Auch Stallbauten würden nur noch gefördert, wenn sie der Verbesserung des Tierwohls dienen. Die Förderung soll dabei so ausgestaltet sein, dass sie nicht nur einen Ausgleich für die Mehrkosten schafft, sondern die zusätzlichen Leistungen der Landwirte einkommenswirksam vergütet. Natürlich sprechen sich auch die Befürworter einer stärker ökologisch ausgerichteten Agrarpolitik für einfachere Förderansätze aus. Umwelt- und Naturschutzverbände betonen aber, dass ein höherer Verwaltungsaufwand durch den verbesserten Umweltnutzen durchaus zu rechtfertigen sei. Deshalb wollen sie die Landwirte im Zweifel über kostenfreie Beratungsangebote und Verwaltungskostenbeihilfen entlasten.
^^^^^^^^
AUFGABE — Führe den Textauszug zur Agrarförderung im Anschluss an seinen letzten Satz fort. Die Einträge werden hier nicht gebraucht.

ROHDATEN —
^^^^^^^^
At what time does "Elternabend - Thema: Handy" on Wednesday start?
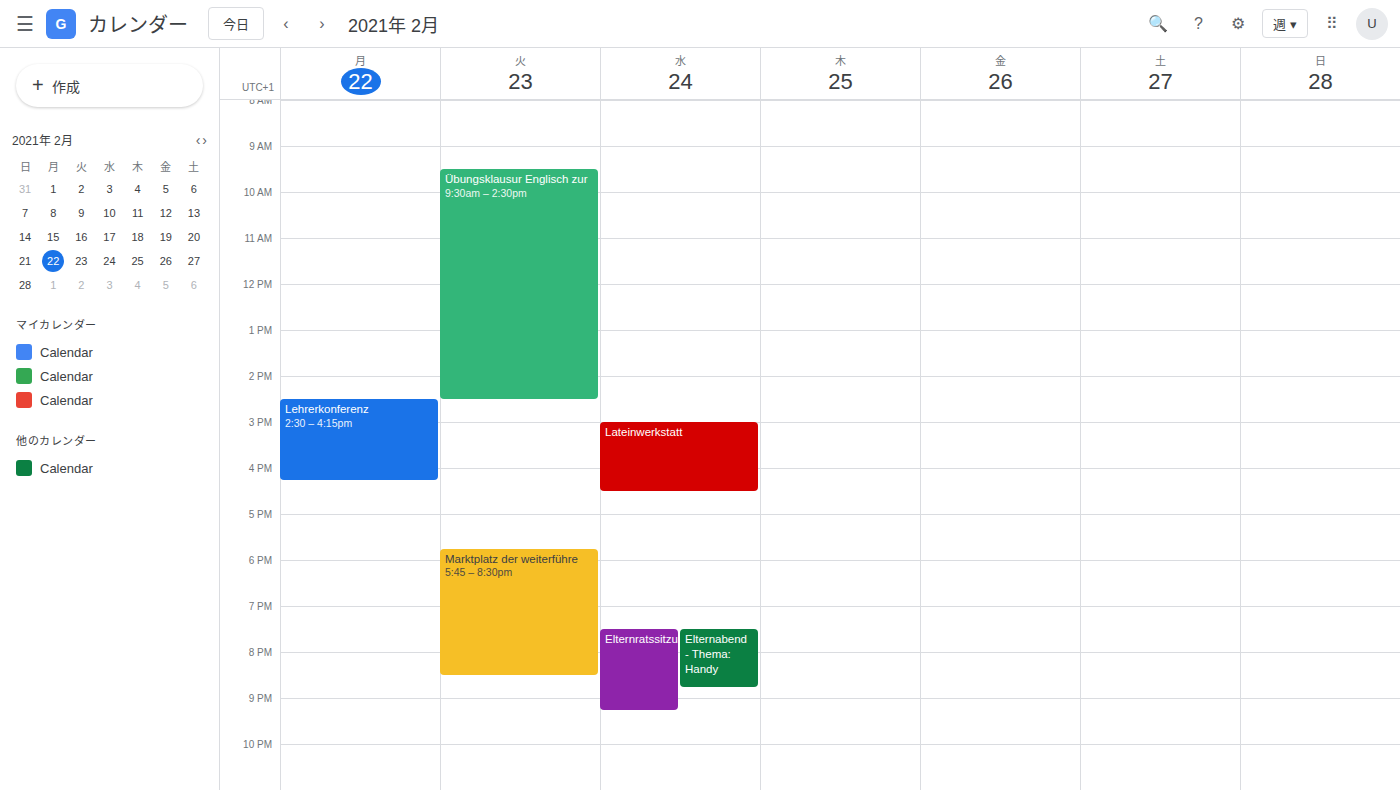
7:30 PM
^^^^^^^^
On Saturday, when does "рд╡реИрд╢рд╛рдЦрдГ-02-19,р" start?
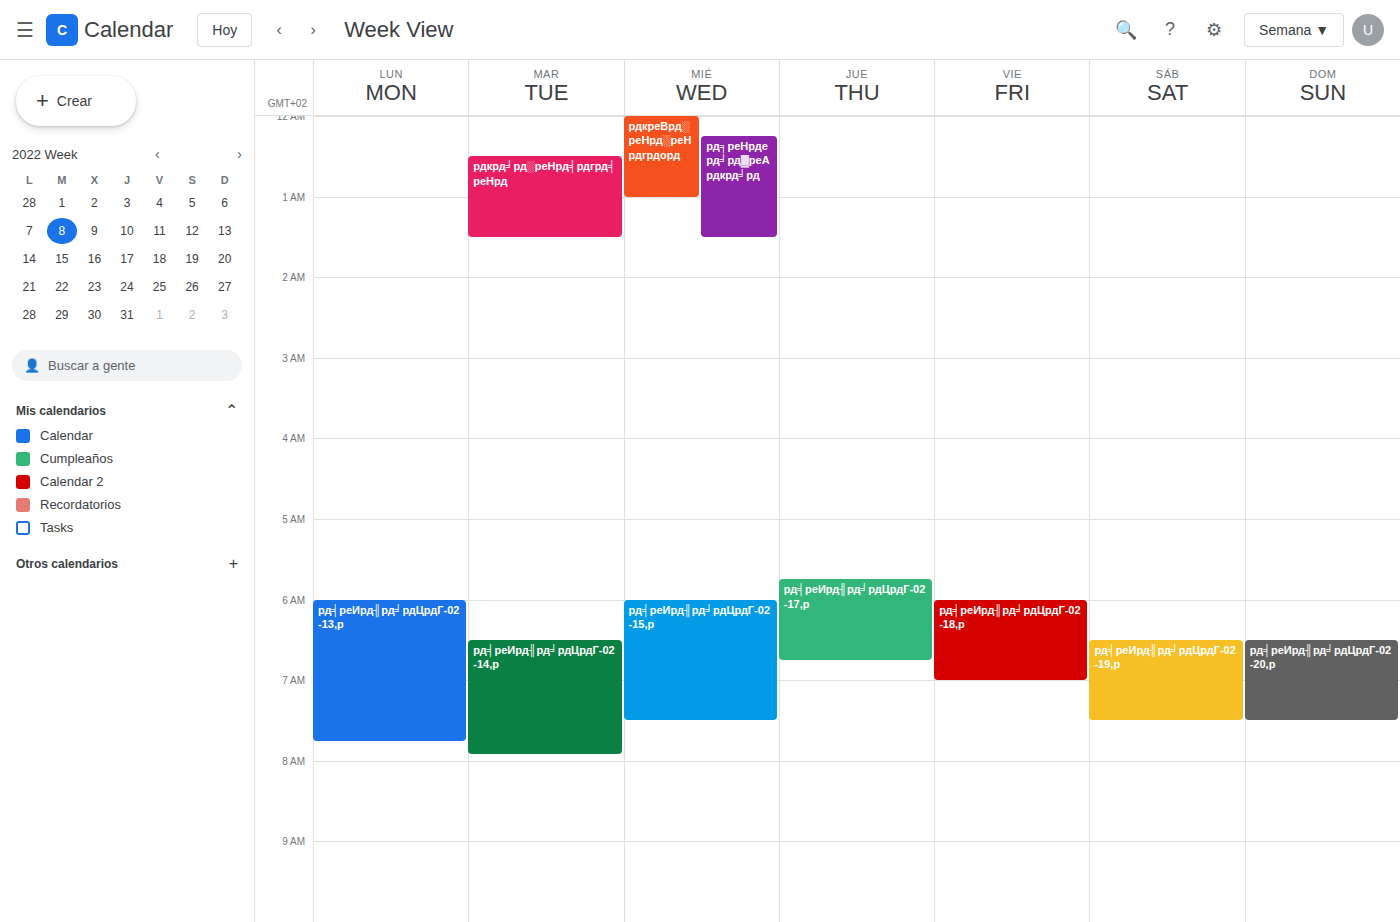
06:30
^^^^^^^^
ERGEBNIS —
Die gesamte EU-Agrarpolitik soll konsequent darauf ausgerichtet werden, das Umwelt-, Klima- und Tierschutzniveau anzuheben. Wenn die Förderanreize nicht ausreichen, die Schutzziele zu erreichen, müsse ergänzend das Ordnungsrecht auf EU-Ebene verschärft werden, lautet die Strategie.


Sofern notwendig, soll die EU aktiv in die Märkte eingreifen und mengenbegrenzende Maßnahmen erlassen können. Über EU-weite Regeln zur Kennzeichnung will man den Verbrauchern die Möglichkeit geben, besonders nachhaltig erzeugte Lebensmittel aus heimischer Produktion eindeutig zu identifizieren, um entsprechende Kaufentscheidungen treffen zu können.


Die EU wird aufgefordert, beim Export von Agrargütern jegliches Dumping zu unterbinden und die Verantwortung für Schutzmaßnahmen nicht auf die Importländer abzuwälzen. Ob Brüssel umgekehrt auch einen qualifizierten Außenschutz zur Abwehr von Importen, die nicht EU-Qualitätsstandards entsprechen, einführen soll, bleibt dagegen unklar.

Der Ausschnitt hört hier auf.